After exploring the mid-line bridge area for a few more minutes, we piled back into the Hiace and continued south, along Iceland's regional highway 425. Our next stop was something also geology-related, but much more active!
Five minutes' drive further south brought us to views of billowing white clouds. Steam, to be more precise, for we had arrived at one of Iceland's geothermal areas.
Road to Gunnuhver
This particular geothermal area, known as 'Gunnuhver', also sported a geothermal power plant, which we could now see off to our right. As the prevailing winds blew the billowing clouds across our path, we immediately smelled the rotten egg odor of Hydrogen Sulfide and Sulfur Dioxide, some of the common gases released into the atmosphere at these geothermal areas.
We turned off the main road onto a signposted gravel sideroad, which led to a parking area directly adjacent to the geothermal field. A set of paths and boardwalks marked what were (or are) considered safe places to walk; Some of the ground is quite hot and in places, can collapse under one's weight.
Gunnuhver geothermal field
We spent about half an hour exploring the fascinating sight of the earth bubbling and frothing at our feet. The ground all around us was stained all sorts of bright colors - yellows and oranges primarily, and the geothermal features ranged from bubbling grey mud to roiling water and to vents issuing forth clouds of steam, sometimes with quite loud hissing noises.
Reykjanes geothermal plant
After enjoying our inspection of the Gunnuhver geothermal field, we decided to visit the Icelandic coastline, which at Gunnuhver is only a short walk away, and where there are some scenic rugged outcrops of lava cliffs.
As we neared the coastline, we began to encounter a large number of seabirds, wheeling overhead. Iceland is well-known for its extensive array of seabird life, including the Puffins, Kittiwakes, and Arctic Terns.

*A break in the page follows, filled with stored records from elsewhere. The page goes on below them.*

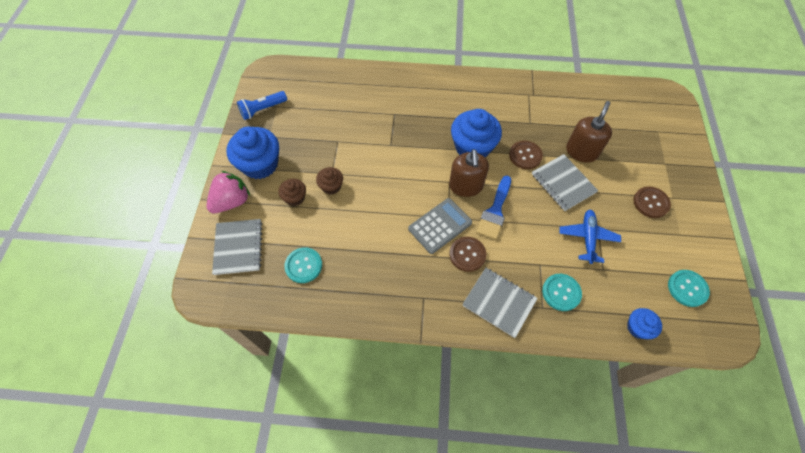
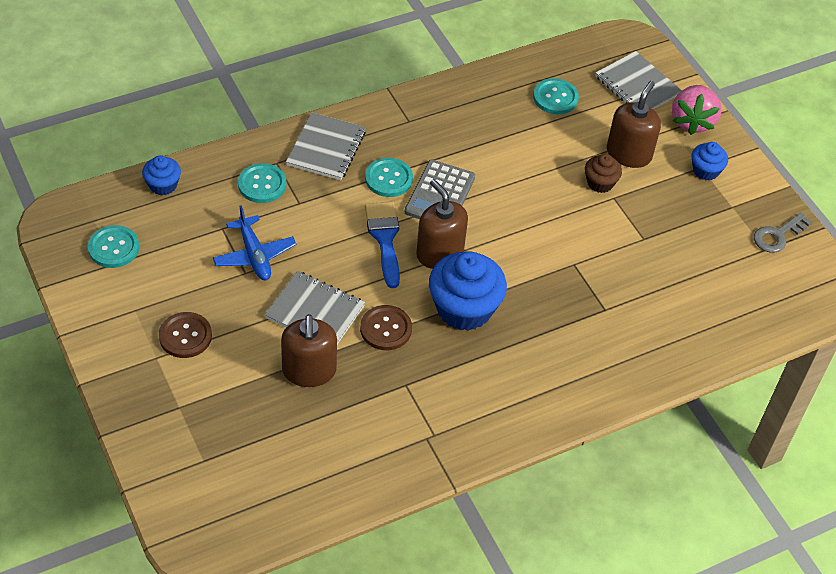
camera: 145 degrees right, 10 degrees down
blue cupcake [226,127,279,179] -> blue cupcake [692,142,728,180], size x0.52
blue flashlight [237,91,287,120] -> grey key [754,212,812,253]
brown cupcake [279,179,306,206] -> brown soap dispenser [607,81,661,168]
brown button [449,237,487,272] -> turquoise button [365,158,413,197]
grey notebook [462,268,538,338] -> grey notebook turned 75 degrees counterclockwise [286,112,366,180]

What the terns think of Ewart
Arctic Terns in particular are known for their feisty attitude towards humans. They aren't afraid to go on the offense, frequently dive-bombing and pecking at people if they get too close. Ewart apparently managed to offend the sensibility of one or more Terns simply by approaching the coast, for he was the lucky recipient of an actual "bombing" from an Arctic Tern, right on the noggin!
Rugged Reykjanes Coast
The rest of us made it to the coastline unscathed, where we observed a set of craggy promontories, sea stacks, and jagged needles.
The sounds of screeching birds filled the air here. At first I thought these birds were the common sort of gulls we find back home, but it turns out this was not the case. This was a colony of Kittiwakes - three-toed gulls.
Commemorating the Great Auk
In addition to the live birds flying about, there was also a very conspicuous bronze bird statue at the coastline here. The statue stood about five feet tall, and was clearly a flightless bird, because it had small, chicken-like wings. It was positioned such that it was looking out over the sea.
Great Auk and Eldey
I knew what this statue represented, based on some research that I'd done prior to the trip. This was a statue of the Great Auk, a flightless bird - now extinct. The fact that the statue faced out to sea was no accident. If you followed the statue's gaze, you could see that it pointed to a large sea stack far out to sea. This sea stack - called Eldey - was where the last family of Great Auks were killed by trappers in 1844. Sad.